QUOTED PASSAGE:
►
# Arrays

An array is an ordered collection of items all of the same type. Arrays are somewhat similar to the lists we used in Python. We index them with square brackets `[]`, and the indexing starts at zero.  However, the size of an array is fixed when it is declared. 

## Declaring and Initializing Arrays

Array variables are similar to normal variables, but after the variable name, one pair of square [ ] brackets is present for each dimension of the array.  Uninitialized arrays must have the dimension(s) listed within the brackets.

To initialize an array, place data in curly `{}` braces following the equals sign, with each value separated by commas. Arrays may be partially initialized by providing fewer elements than the size of the array.  The remaining array elements are initialized to zero. If an array is completely initialized, then the dimension of the array is not required - the compiler has enough information to appropriately size the array.  When explicitly declaring the size of the array, the dimensions must be positive integer constants, constant expressions, or positive integer variables.
◄
RECORDS SHOWN:
►
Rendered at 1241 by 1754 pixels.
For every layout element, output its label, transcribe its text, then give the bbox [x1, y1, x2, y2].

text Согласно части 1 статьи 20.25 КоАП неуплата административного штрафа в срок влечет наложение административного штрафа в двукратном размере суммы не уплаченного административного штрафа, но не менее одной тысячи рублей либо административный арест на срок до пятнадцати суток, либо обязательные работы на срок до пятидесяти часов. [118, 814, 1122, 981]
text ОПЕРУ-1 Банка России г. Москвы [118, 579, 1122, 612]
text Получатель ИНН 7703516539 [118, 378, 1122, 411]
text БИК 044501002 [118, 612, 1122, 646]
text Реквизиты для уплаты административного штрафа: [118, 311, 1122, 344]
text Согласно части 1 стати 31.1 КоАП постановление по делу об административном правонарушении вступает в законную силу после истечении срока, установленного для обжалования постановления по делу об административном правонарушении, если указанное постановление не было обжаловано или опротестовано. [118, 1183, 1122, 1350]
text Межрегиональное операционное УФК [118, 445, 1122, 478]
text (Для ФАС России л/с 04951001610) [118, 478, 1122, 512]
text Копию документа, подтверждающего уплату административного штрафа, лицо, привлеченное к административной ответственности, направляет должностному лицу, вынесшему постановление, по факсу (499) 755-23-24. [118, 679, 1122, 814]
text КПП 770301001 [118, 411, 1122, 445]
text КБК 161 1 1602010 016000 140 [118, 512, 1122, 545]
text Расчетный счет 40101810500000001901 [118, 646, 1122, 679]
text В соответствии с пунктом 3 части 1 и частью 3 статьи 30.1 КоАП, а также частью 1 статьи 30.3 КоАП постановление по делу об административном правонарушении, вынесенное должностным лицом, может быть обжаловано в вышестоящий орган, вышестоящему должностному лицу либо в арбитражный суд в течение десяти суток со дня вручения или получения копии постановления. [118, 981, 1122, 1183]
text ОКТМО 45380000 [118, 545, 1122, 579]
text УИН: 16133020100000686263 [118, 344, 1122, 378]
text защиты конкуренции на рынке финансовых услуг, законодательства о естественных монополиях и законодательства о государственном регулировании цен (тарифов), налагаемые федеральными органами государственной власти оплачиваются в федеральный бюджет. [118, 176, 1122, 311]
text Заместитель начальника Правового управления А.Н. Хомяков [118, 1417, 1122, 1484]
◄
WRITTEN EXERCISE 1:
In the arrays passage, what value do the remaining elements receive when an array is only partially initialized?
WRITTEN EXERCISE 2:
Extract from the arrays passage the part that opens with the words containing "An array is an" and closes with "it is declared.".
Rely solely on the arrays passage, not the rows.

WORKED SOLUTION 1:
They are initialized to zero.

WORKED SOLUTION 2:
An array is an ordered collection of items all of the same type. Arrays are somewhat similar to the lists we used in Python. We index them with square brackets `[]`, and the indexing starts at zero.  However, the size of an array is fixed when it is declared.